> **Selected extract**
However, I find I actually prefer the smaller one-liter cloches whenever I can use them. I have found that the flimsy plastic on the larger bottles curls under with age, which makes it harder to push them down into the soil. Loosening up the soil around the small plants first before pushing in the bottles over them helps prevent the curling, but in time the plastic eventually curls anyway. I extend the life of these larger cloches by trimming off an inch of the plastic when it starts to curl, but they will end up in the recycling bin before the season’s end, I’m afraid. The smaller bottles, on the other hand, will likely survive several seasons.
As I’ve needed larger and larger bottles, I started cutting off the bottoms of the bottles instead of the tops. I only take off between an inch and two inches when cutting from the bottle, which gives me a couple of inches more in height. This also is actually a better design functionally for cloches. The plastic at the bottom of soda bottles is a tiny bit thicker, which makes for a sturdier cloche. And the tapered top of the bottle allows debris to slide off easily, optimizing the sun that reaches the plants inside. Additionally, I have the option of removing the bottle cap and watering the seedling inside the bottle without removing the cloche, when I think that not enough moisture is reaching the roots directly under the cloche. This isn’t a frequent problem, though. Being able to mulch up close to the seedling allows the soil to retain moisture much more effectively between rainfalls. And, of course, I water with a soaker hose, so as long as the roots are getting what they need, it doesn’t matter whether or not the surface soil is damp.
I’ve been so happy with my improvised cloches that I’ve started using just about every plastic and glass container that would otherwise head straight to the recycling bin. This is what I’ve learned: I don’t like the gallon-sized milk and water bottles. The plastic in our gallon bottles is milky in color and translucent rather than transparent. I don’t think the seedlings inside get enough light or enough water to best sustain them. I love juice bottles the best, especially the large round Juicy Juice bottles. They are made with a thicker plastic, but are big enough in circumference to fit around larger peat pots. And when the bottoms are cut off, I have the same tapered top and the same option of using them with or without the lids.
Any clear glass or plastic container can be put to use in this way. The only limit is the size of the opening. Smaller jars can be used on tiny first sprouting plants and replaced with larger ones as the plants grow. In time, of course, the plants will outgrow them all, but by that time they will have a more solid footing in this world and be less vulnerable to attack. A loss of one leaf on a large plant is not the potentially fatal blow that it means to a seedling. Roots are larger, stems are sturdier, and leaves are more plentiful on older and larger plants.
When you are trying to learn a new skill — like gardening, for example — you just never know what useful information you might stumble across in your quest to master this new domain.

> **Provided material**
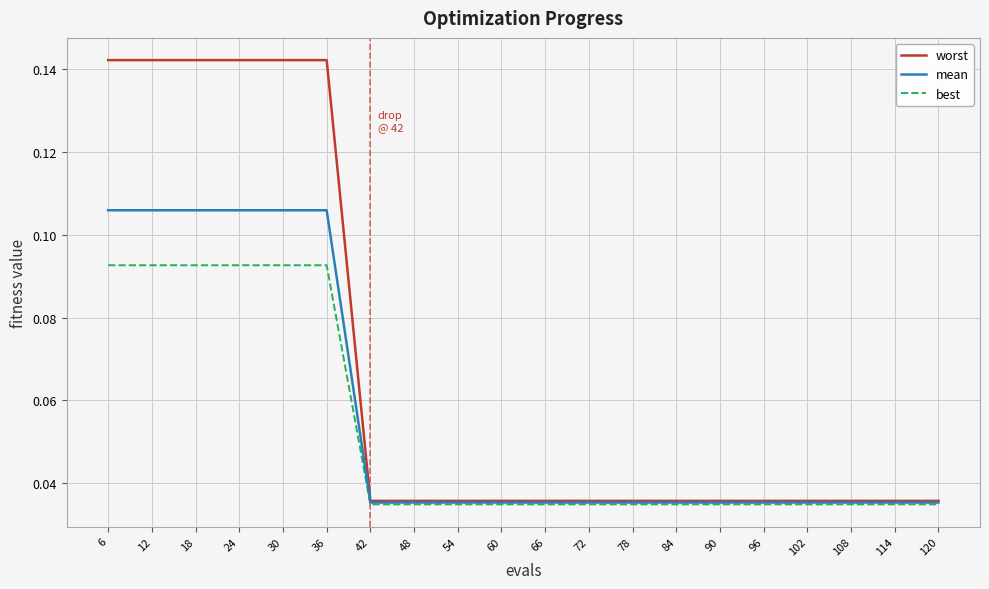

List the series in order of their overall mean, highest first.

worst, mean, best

> **Using the information**
a. Answer these from the text on homemade plant cloches:
(i) What happens to the plastic on the larger bottles as it ages?
(ii) How much does the writer cut off when removing the bottom of a bottle?
(iii) Which bottles does the writer like best for cloches?
b. Carry the text on homemade plant cloches forward from its final sentence.
The material plays no part in this.

> **Responses for each task**
a.
(i) It curls under.
(ii) Between an inch and two inches.
(iii) Juice bottles, especially the large round Juicy Juice bottles.

b.
A recent encounter with persistent dandelions in my garden beds is an excellent case in point. While searching the Internet for organic remedies for this annoying pest — hoeing and heavy mulching appear to work best — I was astounded to learn that dandelions rule as one of the world’s most nutritionally dense edible greens. They are high in beta-carotene, potassium, iron, calcium, magnesium and phosphate, as well as the B vitamins thiamine and riboflavin. I found The Leaf Lady‘s web site particularly informative.
Now keep in mind that I am not a nutritionist, nor am I an historian, only a mom armed with her Mac and a brilliant mastery of Google. But it turns out that the humble dandelion is a European import brought to the States to be farmed in vegetable gardens throughout the colonies when our country was young. Dandelions (from the Old French “dent-de-lion,” which means “lion’s tooth”) kept many a settler alive through tough times and continues to be cultivated and eaten the world over — adored by everyone except us disdaining Americans.
Now I knew dandelions were edible, having learned this fascinating fact the summer before I started high school. That year, my grandfather brought a car full of relatives to our home for an afternoon visit. Among them were his 92-year-old Aunt Alma, who was visiting from Missouri. There were many details about my tiny and unassuming great-great aunt that made an impression that day, among them that she, the youngest of ten siblings who immigrated from Sweden with their widowed mother, married her husband the very day after she met him for the first time (although they had been corresponding for several years) and with him went on to have eleven children of her own. Somehow, during the course of that visit, the conversation turned to food — as it often does when relatives get together — and my Aunt Alma professed an undying love for dandelion greens, much to the amusement of those gathered around her. Given that my Aunt Alma went on to live far past her 95th birthday, I suppose I should not have been so surprised at the healthfulness of her favorite green.
I spent an hour this past Saturday afternoon digging up dandelions out of my yard and garden, then got the brilliant idea of harvesting the greens and trying them for myself. That took the remainder of the afternoon and part of the evening as well. Not only did I have a lot of dandelions but it took a great deal of time to separate the leaves from the rest of the plant, bits of grass and a fair amount of dirt before cooking them. And then the product of my toil — sauteed with chopped garlic in olive oil — was a particularly chewy and bitter dish that we all sampled and no one liked.
So I turned back to my trusty Internet and, once again using Google, found tips for harvesting and for preparing the benevolent dandelion. It turns out that the most tender and least bitter dandelion greens come from the young plants that have not yet flowered. I found harvesting with a pair of scissors the most practical strategy, and by cutting one leaf at a time, I could most easily avoid getting blades of grass in the mix. Many dandelion afficionados advocate soaking the leaves in lightly salted water overnight to remove bitterness and to boil in water before sauteing to soften them. So in my second attempt to prepare my dandelion greens, I followed this advice and found a much more palatable result.
Additionally, I found the tiny flower bud that forms in the center of immature plants, when picked before the stalk forms and sauteed in butter, very tasty. I was able to gather about a cup of these delicacies with about four quarts of tender young dandelion greens in about an hour’s time. All I had left to do was careful rinsing and I was ready to prepare.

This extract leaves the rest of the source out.